:: INSTRUCTIONS ::
**a.** Return the passage of the post on feedback below between "He wasn't being" and "energy, and results.", inclusive, word for word.
**b.** Check each statement against the post on feedback below, answering yes or no and quoting the deciding words: (i) The narrator stopped asking for feedback. (ii) The person who pointed out the blind spot was being harsh. (iii) The people who grow the fastest are the most talented.

:: TEXT EXCERPT ::
I used to hate feedback.

Not because I was arrogant.
But because I took it personally.

Every critique felt like an attack.
Every "have you thought about..." felt like a "you're doing it wrong."

So I stopped asking.

I kept my head down.
Did the work.
Figured I'd course-correct on my own.

And for a long time, I did.

Slowly. Painfully. The hard way.

Then someone I respected sat down with me
and said something I wasn't expecting:

"You have a blind spot the size of a building.
And you don't even know it's there."

He wasn't being harsh.
He was being honest.

And he was right.

There was an entire area of my work
that I thought was solid,
that was quietly costing me time, energy, and results.

I couldn't see it.
Not because I wasn't looking.
But because you can never fully see yourself
from the inside.

Here's what that taught me:

Feedback isn't criticism.
It's a mirror.

And without a mirror,
you're navigating by feel.
Hoping you look okay.
Hoping your blind spots aren't costing you.

Mistakes are not your enemies.
They're your helpers.

Every error points to something you didn't know.
Every piece of feedback is a map
to a part of yourself you couldn't reach alone.

The people who grow the fastest?
They're not the most talented.
They're the most coachable.

They ask. They listen. They adjust.

:: RECORD EXCERPTS ::
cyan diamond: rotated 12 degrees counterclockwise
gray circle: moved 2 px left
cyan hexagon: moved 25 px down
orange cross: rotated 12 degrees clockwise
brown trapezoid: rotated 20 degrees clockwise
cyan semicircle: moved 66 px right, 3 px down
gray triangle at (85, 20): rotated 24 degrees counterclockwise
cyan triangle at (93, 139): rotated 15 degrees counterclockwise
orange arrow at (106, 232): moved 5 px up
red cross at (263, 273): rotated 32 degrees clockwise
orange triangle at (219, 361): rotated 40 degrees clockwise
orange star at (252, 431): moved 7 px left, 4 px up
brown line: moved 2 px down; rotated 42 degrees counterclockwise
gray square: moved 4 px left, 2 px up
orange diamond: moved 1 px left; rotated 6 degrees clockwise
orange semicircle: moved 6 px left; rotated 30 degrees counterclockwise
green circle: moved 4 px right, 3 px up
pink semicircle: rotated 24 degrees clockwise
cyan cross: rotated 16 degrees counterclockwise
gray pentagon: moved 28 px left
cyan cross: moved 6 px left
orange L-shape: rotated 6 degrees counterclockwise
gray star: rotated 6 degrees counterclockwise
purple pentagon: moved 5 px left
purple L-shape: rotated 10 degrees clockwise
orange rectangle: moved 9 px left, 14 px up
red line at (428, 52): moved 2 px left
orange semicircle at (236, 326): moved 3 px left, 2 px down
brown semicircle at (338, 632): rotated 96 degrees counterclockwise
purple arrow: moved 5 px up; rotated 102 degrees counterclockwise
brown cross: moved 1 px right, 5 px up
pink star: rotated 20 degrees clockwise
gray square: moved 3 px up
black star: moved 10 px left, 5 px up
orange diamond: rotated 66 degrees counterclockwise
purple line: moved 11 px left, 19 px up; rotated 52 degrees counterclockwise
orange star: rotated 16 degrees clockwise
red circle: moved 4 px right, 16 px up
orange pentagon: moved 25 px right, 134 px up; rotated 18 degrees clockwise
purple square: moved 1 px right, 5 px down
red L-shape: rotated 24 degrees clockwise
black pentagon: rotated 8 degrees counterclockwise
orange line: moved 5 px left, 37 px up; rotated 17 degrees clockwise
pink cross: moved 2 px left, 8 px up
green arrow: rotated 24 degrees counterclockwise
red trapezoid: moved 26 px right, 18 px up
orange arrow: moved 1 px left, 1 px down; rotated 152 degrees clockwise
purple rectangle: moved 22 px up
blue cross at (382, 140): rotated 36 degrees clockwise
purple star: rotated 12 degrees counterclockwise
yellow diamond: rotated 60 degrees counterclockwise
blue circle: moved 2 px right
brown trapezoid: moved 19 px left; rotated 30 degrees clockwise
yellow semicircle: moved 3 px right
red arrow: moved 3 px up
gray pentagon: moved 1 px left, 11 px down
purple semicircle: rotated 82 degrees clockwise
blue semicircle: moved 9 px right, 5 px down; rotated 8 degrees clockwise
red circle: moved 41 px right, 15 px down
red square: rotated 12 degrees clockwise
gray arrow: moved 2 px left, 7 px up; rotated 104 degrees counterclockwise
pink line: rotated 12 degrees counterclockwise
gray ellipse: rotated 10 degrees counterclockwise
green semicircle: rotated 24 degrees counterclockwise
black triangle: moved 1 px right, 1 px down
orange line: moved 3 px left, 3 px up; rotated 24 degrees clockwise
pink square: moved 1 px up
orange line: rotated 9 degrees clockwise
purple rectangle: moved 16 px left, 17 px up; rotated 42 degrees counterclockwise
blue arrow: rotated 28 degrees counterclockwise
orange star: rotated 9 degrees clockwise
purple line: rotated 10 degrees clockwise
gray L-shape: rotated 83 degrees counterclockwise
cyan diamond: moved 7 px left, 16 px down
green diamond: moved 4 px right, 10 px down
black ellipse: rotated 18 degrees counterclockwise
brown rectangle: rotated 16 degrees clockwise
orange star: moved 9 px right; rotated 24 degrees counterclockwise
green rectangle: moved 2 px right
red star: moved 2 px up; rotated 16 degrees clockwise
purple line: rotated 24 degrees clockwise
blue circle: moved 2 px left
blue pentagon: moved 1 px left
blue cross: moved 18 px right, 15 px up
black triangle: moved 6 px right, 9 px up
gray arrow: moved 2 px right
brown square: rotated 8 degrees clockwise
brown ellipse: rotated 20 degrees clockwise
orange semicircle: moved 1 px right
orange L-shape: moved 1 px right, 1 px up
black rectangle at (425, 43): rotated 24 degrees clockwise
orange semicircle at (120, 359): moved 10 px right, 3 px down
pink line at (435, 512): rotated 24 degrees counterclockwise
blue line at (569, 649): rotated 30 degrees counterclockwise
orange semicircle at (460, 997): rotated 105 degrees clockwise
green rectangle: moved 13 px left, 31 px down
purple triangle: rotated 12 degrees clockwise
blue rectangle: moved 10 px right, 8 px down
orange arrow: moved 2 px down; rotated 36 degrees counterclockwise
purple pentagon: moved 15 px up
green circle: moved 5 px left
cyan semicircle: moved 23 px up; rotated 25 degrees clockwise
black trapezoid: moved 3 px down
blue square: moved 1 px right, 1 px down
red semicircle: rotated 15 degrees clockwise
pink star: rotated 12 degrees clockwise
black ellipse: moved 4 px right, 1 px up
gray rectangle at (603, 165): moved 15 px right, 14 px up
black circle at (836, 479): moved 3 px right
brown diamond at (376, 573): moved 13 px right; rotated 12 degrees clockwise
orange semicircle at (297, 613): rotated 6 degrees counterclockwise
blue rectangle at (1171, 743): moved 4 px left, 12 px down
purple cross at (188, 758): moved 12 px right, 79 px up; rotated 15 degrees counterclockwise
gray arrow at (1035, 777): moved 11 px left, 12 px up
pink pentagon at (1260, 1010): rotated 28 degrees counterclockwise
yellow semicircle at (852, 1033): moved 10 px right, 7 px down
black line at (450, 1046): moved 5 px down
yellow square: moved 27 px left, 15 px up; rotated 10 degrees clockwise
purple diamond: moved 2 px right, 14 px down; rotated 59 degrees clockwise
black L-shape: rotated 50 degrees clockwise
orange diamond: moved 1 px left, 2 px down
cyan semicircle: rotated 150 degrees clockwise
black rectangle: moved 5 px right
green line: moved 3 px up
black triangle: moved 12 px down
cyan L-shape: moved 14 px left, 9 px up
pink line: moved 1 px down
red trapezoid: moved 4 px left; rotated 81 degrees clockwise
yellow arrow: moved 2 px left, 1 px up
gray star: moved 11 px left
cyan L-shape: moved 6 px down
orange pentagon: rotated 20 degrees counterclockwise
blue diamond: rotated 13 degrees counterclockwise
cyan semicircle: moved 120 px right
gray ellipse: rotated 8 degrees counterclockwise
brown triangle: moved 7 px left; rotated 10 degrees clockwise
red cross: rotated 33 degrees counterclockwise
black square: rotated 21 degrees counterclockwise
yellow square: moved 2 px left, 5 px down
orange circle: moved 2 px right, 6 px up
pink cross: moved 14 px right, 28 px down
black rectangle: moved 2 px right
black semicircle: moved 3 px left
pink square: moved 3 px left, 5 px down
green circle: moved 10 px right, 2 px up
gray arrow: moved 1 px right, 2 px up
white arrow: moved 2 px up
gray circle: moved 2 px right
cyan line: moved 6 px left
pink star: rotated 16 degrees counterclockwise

:: THE ANSWERS ::
**a.**
He wasn't being harsh.
He was being honest.

And he was right.

There was an entire area of my work
that I thought was solid,
that was quietly costing me time, energy, and results.

**b.**
(i) Yes: "So I stopped asking."
(ii) No: "He wasn't being harsh."
(iii) No: "They're not the most talented."